*** Extract ***

At this time, the touring entertainment was either a traveling menagerie or a troupe of circus-type performers like acrobats, jugglers, riders and clowns. Then a third type began to emerge when the menagerie joined the circus in the 1830s and the world got noisy.
A deep history of cruelty
In 1833, Isaac Van Amburgh, an animal handler from New York, dressed up like a Roman gladiator and stepped into a cage occupied by a lion, a tiger, a panther and a leopard. This is widely accepted as the first big cat animal act. Van Amburgh was a terrible human being and would go on to set the standard for the animal trainers of his day. His whole act was about displaying his domination over the animals by beating them with a crowbar and thrusting his arm into their mouths.
Even audiences of the time were shocked by the display of such blatant cruelty. He would defend his own atrociousness by claiming the Bible justified what he did and would even try to act out scenes from it, making lions lay down with lambs, even going so far as to get children from the audience in the ring with that whole mess.
He would bait the animals in order get them as angry and ferocious as possible and then beat them into submission, making lions lick his boots. He would starve the big cats and whip them furiously due to their extreme hunger when performance time came. Unfortunately, Van Amburgh was never killed by the big cats. His Menagerie would go on to tour for forty years and he would die peacefully in bed, because everything just kind of sucks sometimes and perhaps there is no such thing as karmic justice after all.

*** Information provided ***

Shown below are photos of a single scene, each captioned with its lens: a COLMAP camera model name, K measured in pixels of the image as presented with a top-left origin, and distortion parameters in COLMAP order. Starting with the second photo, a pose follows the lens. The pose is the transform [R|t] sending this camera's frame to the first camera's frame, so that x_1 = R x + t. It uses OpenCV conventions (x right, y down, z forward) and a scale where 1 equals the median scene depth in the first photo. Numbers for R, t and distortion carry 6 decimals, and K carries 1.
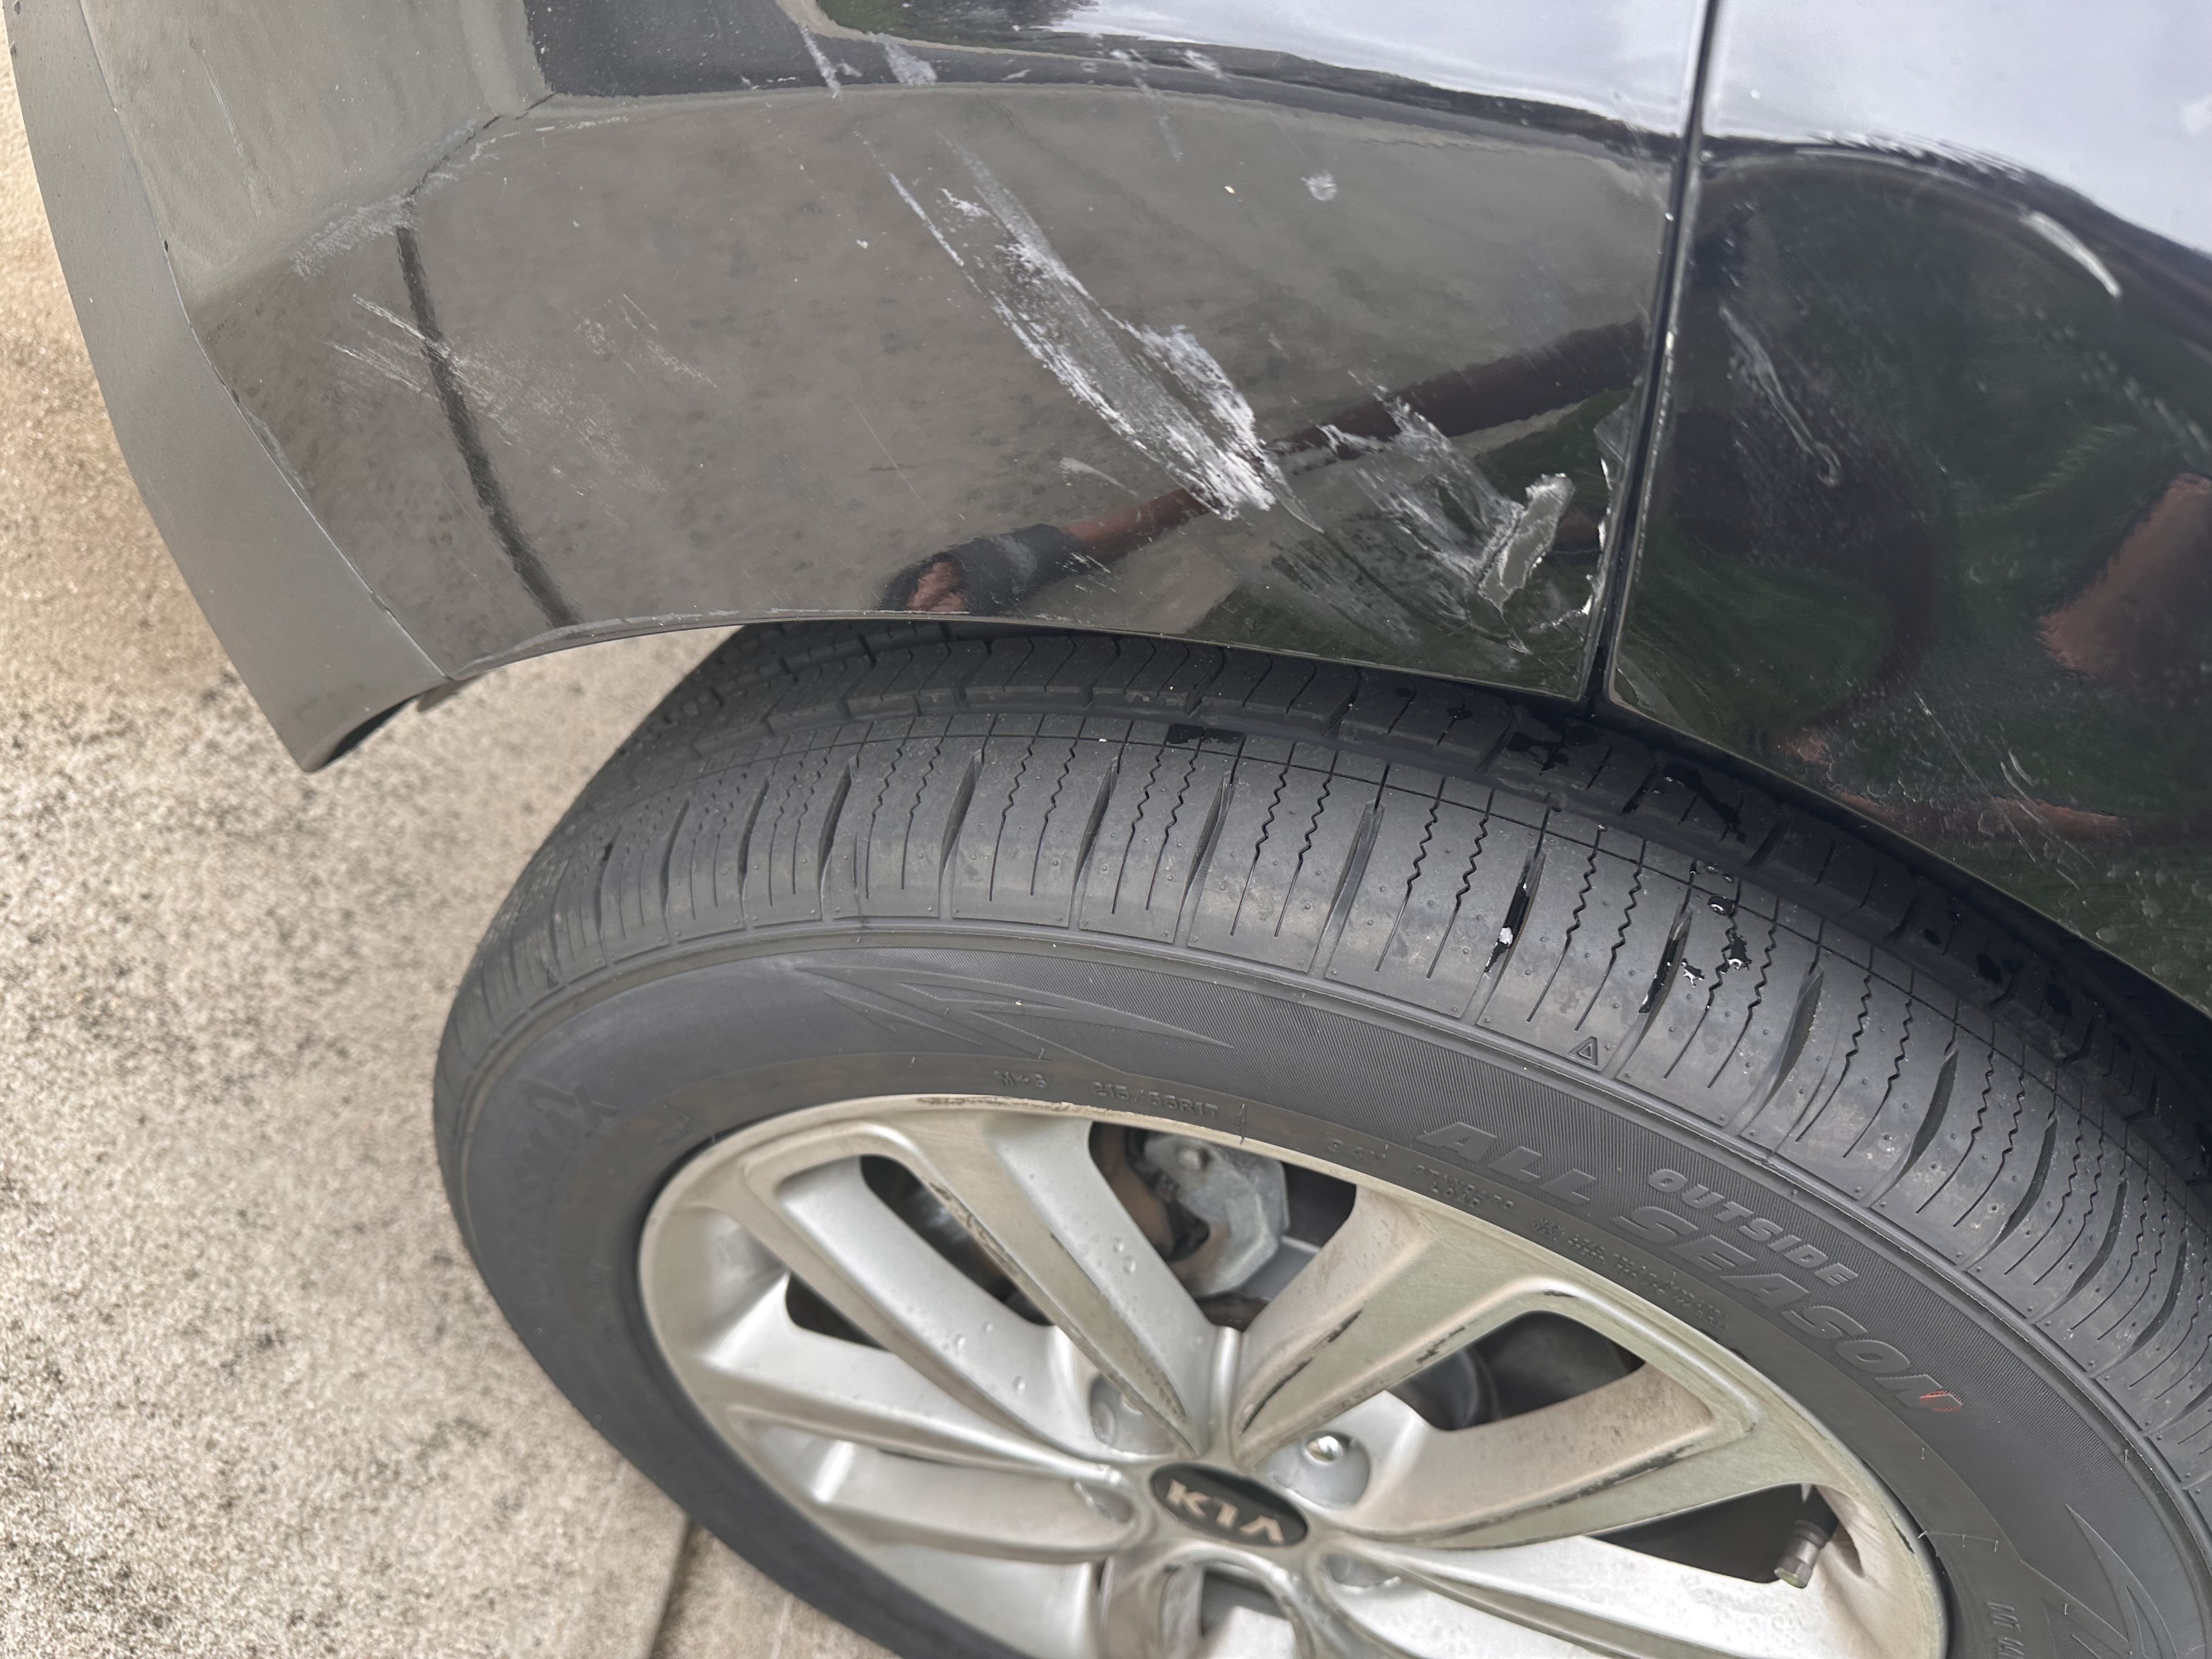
lens RADIAL K [[2040.0, 0, 1107.6], [0, 2040.0, 779.0], [0, 0, 1]] dist [0.129435, -0.405728]
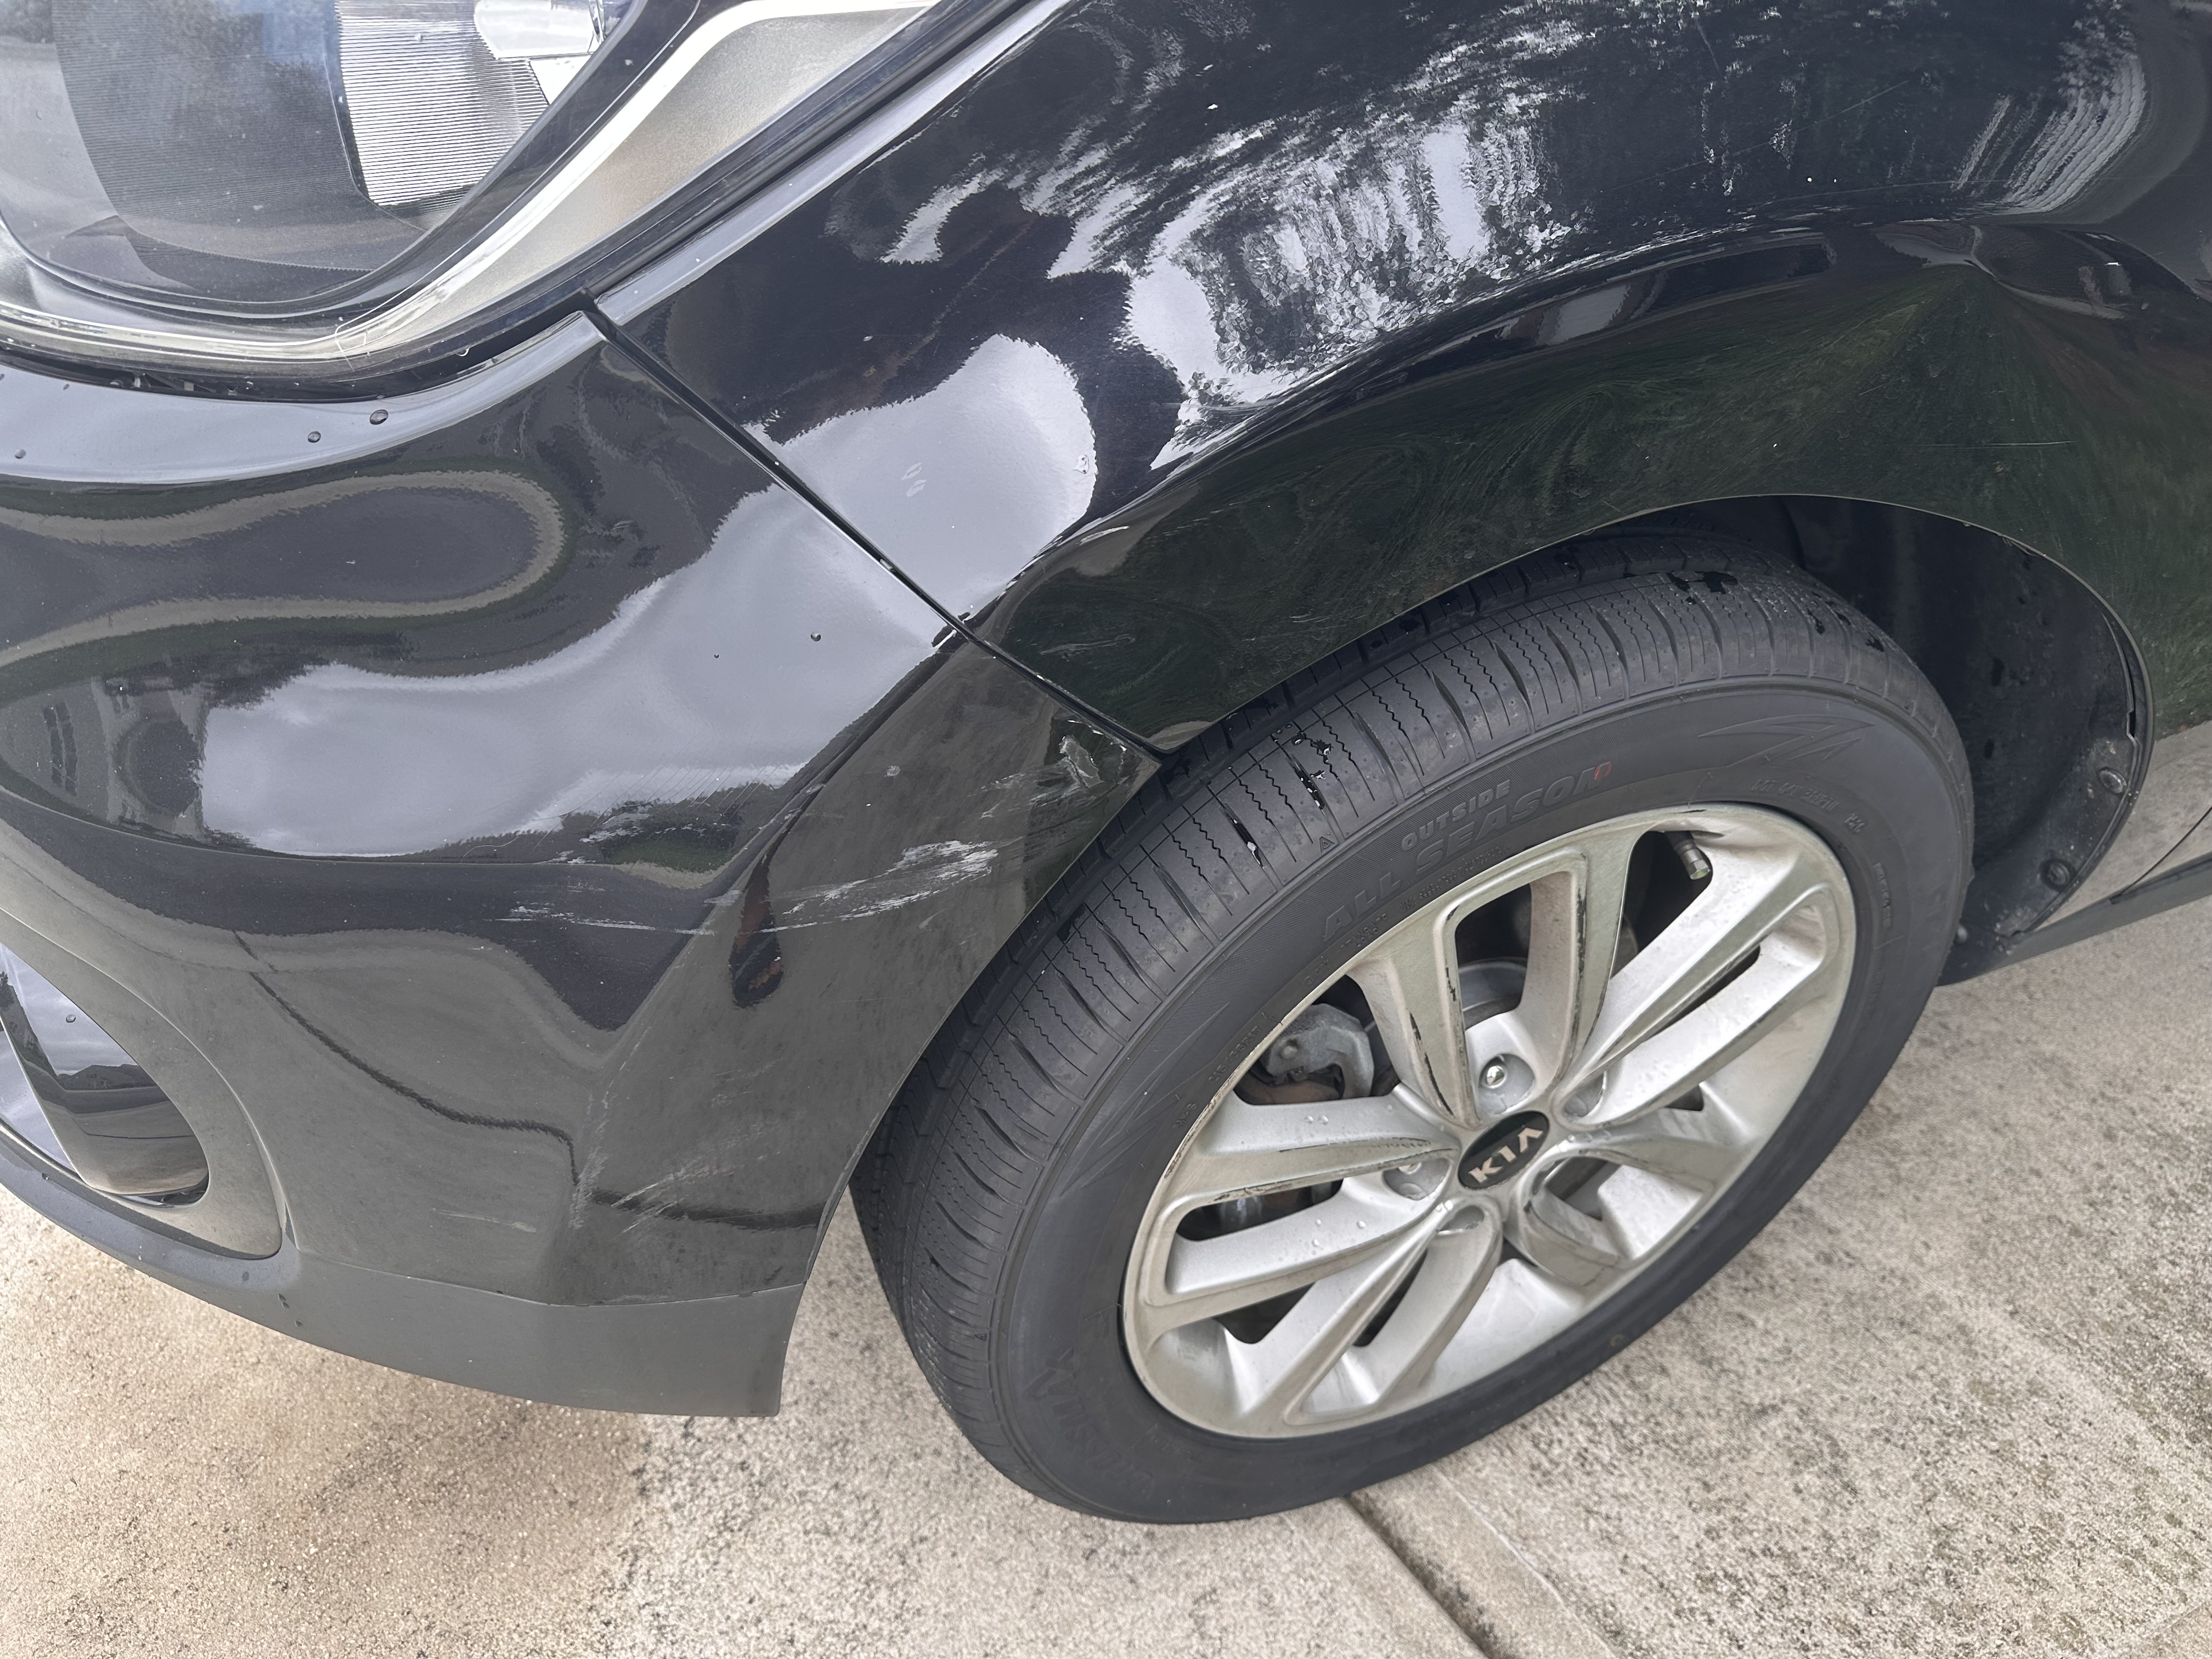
lens RADIAL K [[2040.0, 0, 1107.6], [0, 2040.0, 779.0], [0, 0, 1]] dist [0.129435, -0.405728]
pose [[0.526536, -0.847076, 0.072264, 0.027402], [0.849107, 0.528199, 0.004696, -0.045876], [-0.042148, 0.058888, 0.997374, -0.512925]]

***

• Work instructions:
1 - List the animals in the cage that Isaac Van Amburgh entered in 1833, according to the passage about early circus animal acts.
2 - Copy the part of the passage about early circus animal acts starting with "A deep history" and going on through "that whole mess.".

• Answers below:
1 - a lion, a tiger, a panther, a leopard

2 -
A deep history of cruelty
In 1833, Isaac Van Amburgh, an animal handler from New York, dressed up like a Roman gladiator and stepped into a cage occupied by a lion, a tiger, a panther and a leopard. This is widely accepted as the first big cat animal act. Van Amburgh was a terrible human being and would go on to set the standard for the animal trainers of his day. His whole act was about displaying his domination over the animals by beating them with a crowbar and thrusting his arm into their mouths.
Even audiences of the time were shocked by the display of such blatant cruelty. He would defend his own atrociousness by claiming the Bible justified what he did and would even try to act out scenes from it, making lions lay down with lambs, even going so far as to get children from the audience in the ring with that whole mess.